Alfie was in tears. ‘What’s wrong?’ I asked him.
‘She says I can’t have any fruit’, he cried. I reached over and grabbed two fruit sticks and said, ‘Well your mummy says you can’.
On another occasion when I went to pick up Alfie I was asked to see her in her office. ‘What now?’ was what I was thinking. She sat me down and told me there had been an incident in the playground. Alfie and another ‘child’ had been fighting over a toy. The ‘child’ tried to grab it out of Alfie’s hands but Alfie wouldn’t let go. In the ‘child’s’ frustration he had bitten Alfie. ‘Oh, okay. He seems fine. Was he okay at the time?’
‘Well it was quite a bite and the skin’s been broken so I’ve filled out an incident report and the other mother has been advised that her child has bitten another child but due to the privacy laws I can’t tell you who the other child is and I’ve told her I can’t tell her who her child bit’.
Those might be the rules but they’re stupid rules. While still at the pre-school I asked Alfie how his day was and he said, ‘Good’. I asked, ‘Did anything happen today?’
‘Did anyone bite you?’
‘Marcus did bite me’. But I already knew that Marcus had bitten him because the mother of Marcus was so mortified she immediately wanted to know who her son had bitten so she could apologise. It’s not helpful when rules are in place to prevent this from happening. Anyway, of course Marcus told his mother he’d bitten Alfie because ‘Alfie wasn’t sharing’ so that ended the mystery.

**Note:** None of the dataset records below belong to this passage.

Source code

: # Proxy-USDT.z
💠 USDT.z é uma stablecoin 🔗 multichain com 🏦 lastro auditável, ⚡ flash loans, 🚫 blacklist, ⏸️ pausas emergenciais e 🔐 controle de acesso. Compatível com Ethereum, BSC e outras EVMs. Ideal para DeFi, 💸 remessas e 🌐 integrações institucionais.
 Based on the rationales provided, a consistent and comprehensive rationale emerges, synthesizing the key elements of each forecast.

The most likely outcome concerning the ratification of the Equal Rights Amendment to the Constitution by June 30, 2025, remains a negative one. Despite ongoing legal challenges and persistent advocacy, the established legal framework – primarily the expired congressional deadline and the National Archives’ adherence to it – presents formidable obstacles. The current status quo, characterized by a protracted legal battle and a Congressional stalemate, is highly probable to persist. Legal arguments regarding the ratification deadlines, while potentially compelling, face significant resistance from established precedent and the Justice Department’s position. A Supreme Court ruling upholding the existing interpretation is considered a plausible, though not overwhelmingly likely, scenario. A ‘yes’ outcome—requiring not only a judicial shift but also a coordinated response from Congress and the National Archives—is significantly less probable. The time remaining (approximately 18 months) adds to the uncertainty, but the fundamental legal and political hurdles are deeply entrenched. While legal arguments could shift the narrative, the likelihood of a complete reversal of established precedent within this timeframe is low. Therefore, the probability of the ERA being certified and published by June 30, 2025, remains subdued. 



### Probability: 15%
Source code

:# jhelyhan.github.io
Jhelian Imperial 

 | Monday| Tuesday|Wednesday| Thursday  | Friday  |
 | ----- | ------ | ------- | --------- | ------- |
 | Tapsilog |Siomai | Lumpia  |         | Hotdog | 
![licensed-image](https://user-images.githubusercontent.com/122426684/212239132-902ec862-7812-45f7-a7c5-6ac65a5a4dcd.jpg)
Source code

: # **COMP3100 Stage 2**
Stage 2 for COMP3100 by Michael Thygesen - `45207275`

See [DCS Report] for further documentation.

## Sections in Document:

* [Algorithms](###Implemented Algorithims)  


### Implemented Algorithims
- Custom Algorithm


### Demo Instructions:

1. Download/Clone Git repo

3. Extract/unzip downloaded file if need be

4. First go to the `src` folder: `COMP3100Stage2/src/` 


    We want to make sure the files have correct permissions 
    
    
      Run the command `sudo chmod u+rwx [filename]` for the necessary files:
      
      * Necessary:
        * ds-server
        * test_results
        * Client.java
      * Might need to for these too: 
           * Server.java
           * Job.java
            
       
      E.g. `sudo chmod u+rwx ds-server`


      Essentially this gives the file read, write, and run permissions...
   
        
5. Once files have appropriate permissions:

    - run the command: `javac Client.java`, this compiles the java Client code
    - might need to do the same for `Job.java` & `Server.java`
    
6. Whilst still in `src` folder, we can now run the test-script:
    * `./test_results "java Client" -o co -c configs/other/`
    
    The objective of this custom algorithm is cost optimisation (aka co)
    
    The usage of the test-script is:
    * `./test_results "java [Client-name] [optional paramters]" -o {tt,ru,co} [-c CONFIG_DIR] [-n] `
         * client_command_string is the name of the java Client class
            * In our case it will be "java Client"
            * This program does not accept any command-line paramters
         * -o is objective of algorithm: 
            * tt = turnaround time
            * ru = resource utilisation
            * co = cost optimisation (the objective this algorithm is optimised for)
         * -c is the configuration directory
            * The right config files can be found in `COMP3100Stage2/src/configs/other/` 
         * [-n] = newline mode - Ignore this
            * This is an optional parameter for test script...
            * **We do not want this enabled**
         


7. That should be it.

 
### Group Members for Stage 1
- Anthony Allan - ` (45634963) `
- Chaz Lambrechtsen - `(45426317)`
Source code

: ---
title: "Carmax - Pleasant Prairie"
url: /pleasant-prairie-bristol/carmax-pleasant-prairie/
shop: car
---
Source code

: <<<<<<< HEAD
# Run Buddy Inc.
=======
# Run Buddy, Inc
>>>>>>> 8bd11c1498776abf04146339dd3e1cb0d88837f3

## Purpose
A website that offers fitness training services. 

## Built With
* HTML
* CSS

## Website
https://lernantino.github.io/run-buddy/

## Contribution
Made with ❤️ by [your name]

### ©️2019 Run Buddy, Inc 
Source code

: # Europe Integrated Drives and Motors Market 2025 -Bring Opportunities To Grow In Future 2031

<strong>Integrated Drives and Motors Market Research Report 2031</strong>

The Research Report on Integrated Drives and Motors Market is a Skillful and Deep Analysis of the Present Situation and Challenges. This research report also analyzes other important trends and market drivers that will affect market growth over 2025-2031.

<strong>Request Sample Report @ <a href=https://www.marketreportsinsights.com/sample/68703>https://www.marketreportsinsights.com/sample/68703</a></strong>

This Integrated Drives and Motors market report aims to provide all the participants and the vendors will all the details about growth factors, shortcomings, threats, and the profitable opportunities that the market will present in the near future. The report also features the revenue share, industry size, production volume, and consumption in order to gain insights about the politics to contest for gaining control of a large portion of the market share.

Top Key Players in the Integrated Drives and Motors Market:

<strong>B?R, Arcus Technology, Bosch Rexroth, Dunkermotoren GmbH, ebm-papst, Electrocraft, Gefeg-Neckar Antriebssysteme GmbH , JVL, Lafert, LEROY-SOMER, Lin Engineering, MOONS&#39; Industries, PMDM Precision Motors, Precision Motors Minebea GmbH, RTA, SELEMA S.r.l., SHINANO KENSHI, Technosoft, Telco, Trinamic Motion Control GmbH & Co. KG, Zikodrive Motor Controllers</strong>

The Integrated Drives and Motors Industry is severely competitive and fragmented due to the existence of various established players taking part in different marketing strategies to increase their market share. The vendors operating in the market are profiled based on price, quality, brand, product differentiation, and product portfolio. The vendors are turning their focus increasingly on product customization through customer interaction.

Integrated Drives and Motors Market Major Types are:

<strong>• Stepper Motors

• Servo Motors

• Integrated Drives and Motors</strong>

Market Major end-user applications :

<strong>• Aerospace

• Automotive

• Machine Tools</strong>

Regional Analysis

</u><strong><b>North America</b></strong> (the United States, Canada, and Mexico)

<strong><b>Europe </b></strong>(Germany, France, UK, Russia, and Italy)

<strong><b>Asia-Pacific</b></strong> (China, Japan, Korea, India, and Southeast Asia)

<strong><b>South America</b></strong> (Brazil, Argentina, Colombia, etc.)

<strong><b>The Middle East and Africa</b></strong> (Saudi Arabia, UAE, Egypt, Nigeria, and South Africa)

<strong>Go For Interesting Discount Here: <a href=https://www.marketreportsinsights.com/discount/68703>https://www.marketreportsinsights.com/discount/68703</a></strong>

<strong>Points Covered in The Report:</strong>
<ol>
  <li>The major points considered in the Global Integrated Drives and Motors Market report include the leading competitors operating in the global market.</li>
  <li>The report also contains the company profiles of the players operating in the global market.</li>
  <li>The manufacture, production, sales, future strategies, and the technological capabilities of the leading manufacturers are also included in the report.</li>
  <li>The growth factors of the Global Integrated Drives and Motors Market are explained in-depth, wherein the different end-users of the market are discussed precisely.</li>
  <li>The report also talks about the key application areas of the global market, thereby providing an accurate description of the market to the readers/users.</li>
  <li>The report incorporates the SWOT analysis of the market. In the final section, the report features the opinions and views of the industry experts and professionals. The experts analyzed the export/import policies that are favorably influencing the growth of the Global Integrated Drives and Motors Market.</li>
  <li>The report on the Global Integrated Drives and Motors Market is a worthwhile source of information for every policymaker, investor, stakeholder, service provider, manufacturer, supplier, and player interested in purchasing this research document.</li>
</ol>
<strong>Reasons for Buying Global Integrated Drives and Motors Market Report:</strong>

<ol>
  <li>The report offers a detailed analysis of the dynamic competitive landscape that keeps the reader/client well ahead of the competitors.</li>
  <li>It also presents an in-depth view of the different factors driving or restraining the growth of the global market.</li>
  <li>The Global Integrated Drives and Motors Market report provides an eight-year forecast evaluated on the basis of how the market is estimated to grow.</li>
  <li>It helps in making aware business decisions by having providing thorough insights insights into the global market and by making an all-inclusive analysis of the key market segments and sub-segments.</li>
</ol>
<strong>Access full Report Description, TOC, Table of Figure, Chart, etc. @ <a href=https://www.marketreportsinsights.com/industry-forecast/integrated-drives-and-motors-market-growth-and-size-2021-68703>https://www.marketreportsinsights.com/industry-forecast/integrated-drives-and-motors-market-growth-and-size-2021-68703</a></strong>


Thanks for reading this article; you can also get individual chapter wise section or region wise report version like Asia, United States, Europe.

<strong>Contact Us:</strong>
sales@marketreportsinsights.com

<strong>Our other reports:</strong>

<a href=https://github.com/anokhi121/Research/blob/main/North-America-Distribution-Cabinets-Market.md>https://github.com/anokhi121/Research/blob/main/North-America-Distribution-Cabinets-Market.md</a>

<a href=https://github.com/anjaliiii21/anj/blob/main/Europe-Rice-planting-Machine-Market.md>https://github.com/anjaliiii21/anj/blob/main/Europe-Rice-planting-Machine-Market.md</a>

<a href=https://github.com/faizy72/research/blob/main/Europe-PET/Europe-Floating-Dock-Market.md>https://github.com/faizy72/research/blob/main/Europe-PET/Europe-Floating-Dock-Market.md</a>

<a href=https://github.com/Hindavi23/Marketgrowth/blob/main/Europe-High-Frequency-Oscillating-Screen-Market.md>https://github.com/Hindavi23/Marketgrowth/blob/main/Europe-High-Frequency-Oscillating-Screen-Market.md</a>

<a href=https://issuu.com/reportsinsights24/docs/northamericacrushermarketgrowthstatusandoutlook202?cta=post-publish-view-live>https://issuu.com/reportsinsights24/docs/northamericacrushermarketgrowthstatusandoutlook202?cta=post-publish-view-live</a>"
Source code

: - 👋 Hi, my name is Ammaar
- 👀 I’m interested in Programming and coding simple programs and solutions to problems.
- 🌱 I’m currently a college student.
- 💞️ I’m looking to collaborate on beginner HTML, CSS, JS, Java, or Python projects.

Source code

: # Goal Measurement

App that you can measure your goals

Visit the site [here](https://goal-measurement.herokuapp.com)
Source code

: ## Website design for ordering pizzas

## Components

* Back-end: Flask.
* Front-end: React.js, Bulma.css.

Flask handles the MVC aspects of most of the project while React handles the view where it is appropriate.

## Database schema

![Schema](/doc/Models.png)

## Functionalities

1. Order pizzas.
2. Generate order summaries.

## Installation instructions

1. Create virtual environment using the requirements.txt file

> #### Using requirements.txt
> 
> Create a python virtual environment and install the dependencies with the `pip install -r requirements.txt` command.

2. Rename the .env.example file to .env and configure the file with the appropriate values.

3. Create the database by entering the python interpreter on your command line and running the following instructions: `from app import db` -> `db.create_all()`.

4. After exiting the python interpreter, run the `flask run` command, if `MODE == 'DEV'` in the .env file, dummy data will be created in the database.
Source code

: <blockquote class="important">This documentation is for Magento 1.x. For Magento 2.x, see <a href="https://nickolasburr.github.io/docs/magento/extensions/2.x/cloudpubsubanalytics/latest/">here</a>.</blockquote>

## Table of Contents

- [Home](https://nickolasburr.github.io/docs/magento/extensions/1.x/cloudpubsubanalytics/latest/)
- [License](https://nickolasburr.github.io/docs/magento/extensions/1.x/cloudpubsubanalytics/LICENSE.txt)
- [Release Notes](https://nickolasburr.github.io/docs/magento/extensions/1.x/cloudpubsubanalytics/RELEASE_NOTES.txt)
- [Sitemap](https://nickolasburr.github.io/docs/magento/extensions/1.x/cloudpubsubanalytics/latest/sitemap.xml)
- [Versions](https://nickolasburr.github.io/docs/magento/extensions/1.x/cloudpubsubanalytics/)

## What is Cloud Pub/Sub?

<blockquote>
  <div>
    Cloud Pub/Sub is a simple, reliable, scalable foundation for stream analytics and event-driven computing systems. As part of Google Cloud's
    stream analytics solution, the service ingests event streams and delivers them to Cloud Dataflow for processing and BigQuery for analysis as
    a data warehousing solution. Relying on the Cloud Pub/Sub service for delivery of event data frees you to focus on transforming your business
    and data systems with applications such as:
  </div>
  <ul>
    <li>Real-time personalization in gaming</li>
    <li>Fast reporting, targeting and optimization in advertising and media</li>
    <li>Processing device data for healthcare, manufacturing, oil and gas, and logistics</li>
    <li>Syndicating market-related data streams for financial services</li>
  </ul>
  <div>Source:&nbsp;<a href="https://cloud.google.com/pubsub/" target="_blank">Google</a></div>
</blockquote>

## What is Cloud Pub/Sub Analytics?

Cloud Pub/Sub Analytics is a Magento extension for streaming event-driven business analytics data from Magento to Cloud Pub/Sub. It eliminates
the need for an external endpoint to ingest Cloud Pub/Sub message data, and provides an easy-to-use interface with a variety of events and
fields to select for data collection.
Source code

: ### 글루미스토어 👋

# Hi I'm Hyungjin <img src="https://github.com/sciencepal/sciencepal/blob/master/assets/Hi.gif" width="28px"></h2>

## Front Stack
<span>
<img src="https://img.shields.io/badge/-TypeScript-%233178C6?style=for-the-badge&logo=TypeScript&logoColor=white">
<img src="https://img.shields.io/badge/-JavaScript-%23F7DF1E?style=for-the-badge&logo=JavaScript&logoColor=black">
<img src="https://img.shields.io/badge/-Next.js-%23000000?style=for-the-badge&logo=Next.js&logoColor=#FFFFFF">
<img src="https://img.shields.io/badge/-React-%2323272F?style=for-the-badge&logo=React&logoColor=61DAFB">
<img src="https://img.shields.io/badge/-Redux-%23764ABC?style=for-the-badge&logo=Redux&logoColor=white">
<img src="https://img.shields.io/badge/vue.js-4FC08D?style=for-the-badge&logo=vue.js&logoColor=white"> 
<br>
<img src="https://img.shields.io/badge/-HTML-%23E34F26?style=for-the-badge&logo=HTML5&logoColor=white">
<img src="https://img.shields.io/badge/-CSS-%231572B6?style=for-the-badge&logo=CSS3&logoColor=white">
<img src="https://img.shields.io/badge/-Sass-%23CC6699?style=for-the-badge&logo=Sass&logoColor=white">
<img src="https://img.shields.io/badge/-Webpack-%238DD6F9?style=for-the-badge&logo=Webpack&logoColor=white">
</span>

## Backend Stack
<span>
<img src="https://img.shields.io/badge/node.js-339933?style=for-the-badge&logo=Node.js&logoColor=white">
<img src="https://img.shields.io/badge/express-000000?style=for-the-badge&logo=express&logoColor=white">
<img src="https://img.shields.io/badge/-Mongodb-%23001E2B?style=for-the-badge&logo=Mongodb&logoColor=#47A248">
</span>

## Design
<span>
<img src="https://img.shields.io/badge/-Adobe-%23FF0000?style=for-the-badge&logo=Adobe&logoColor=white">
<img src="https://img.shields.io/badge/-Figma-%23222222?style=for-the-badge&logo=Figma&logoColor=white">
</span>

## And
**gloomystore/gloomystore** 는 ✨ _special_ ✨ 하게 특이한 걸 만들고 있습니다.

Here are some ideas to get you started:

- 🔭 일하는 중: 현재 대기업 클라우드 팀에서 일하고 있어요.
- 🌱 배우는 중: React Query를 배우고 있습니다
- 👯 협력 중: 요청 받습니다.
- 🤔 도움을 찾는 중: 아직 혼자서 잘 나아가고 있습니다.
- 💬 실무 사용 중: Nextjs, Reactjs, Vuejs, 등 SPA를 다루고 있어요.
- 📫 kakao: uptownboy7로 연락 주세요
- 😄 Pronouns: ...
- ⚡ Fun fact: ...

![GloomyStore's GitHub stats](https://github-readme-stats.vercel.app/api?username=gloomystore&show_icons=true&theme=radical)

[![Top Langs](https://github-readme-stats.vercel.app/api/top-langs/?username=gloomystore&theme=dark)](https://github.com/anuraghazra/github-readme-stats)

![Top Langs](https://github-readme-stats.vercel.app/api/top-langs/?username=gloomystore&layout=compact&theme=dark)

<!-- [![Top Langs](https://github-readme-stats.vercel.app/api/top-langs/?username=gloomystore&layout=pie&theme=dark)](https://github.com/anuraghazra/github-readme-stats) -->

And that was a good thing too. Marcus’s mother and I had a lovely and sensible chat where she apologised on behalf of her son and I told her not too worry, Alfie was fine and like life, there won’t always be plain sailing in the playground.
I was relieved when my blond haired, blue eyed boy with the fair skin finally graduated.
Here’s something I make for school lunchboxes but these would definitely not be allowed at Alfie’s pre-school.
Carrot and Pineapple Cake
Makes: 8 mini cakes
Degree of Difficulty: 2/5
Cost: This home-baked cake is very inexpensive and uses easily sourced ingredients
- 1 1/2 cups flour
- 1 cup sugar
- 1 tsp baking soda
- 1 tsp baking powder
- 1 tsp cinnamon
- 2/3 cup vegetable oil
- 2 eggs
- 1 cup grated carrot
- 1/2 cup crushed pineapple
- 1 tsp vanilla extract
Pre-heat oven to 180C (375F).
Grease a cake pan that holds 8 mini cakes.
In a large bowl combine dry ingredients. Add oil, eggs, carrot, pineapple and vanilla and beat for 2 minutes.
Spoon into cake tins.
Bake for 20 minutes or until lightly golden. Leave in tin for 5 minutes then turn onto wire rack to cool. When cold, ice with cream cheese frosting.
Cream Cheese Frosting:
- 250g cream cheese
- 60g butter
- 1 tsp vanilla extract
- 1 1/2 cups icing sugar
Beat cream cheese and butter until smooth. Add vanilla. Gradually add sifted icing sugar. Beat until smooth. Ice cakes and top with chopped walnuts if desired.